**Exercise directions**
From the entries below, return every line that includes the word "enciklopedija".

Collection entries

---------------

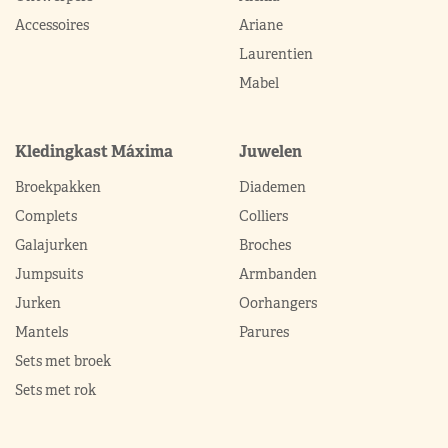
Accessoires
Ariane
Laurentien
Mabel
Kledingkast Máxima
Juwelen
Broekpakken
Diademen
Complets
Colliers
Galajurken
Broches
Jumpsuits
Armbanden
Jurken
Oorhangers
Mantels
Parures
Sets met broek
Sets met rok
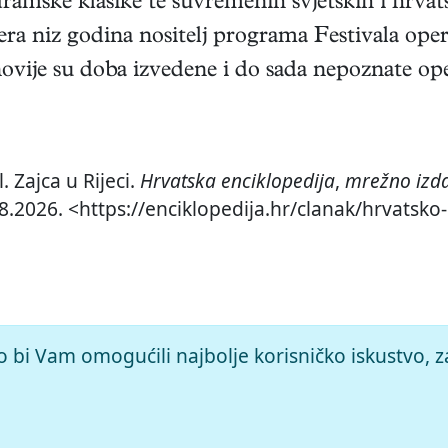
dramske klasike te suvremenih svjetskih i hrvat
pera niz godina nositelj programa Festivala oper
ovije su doba izvedene i do sada nepoznate oper
 Zajca u Rijeci.
Hrvatska enciklopedija
,
mrežno izda
.8.2026. <https://enciklopedija.hr/clanak/hrvatsko
o bi Vam omogućili najbolje korisničko iskustvo, z
© 2026.
Leksikografski zavod
Miroslav Krleža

---------------

**Task solution**
Hrvatska enciklopedija
.8.2026. <https://enciklopedija.hr/clanak/hrvatsko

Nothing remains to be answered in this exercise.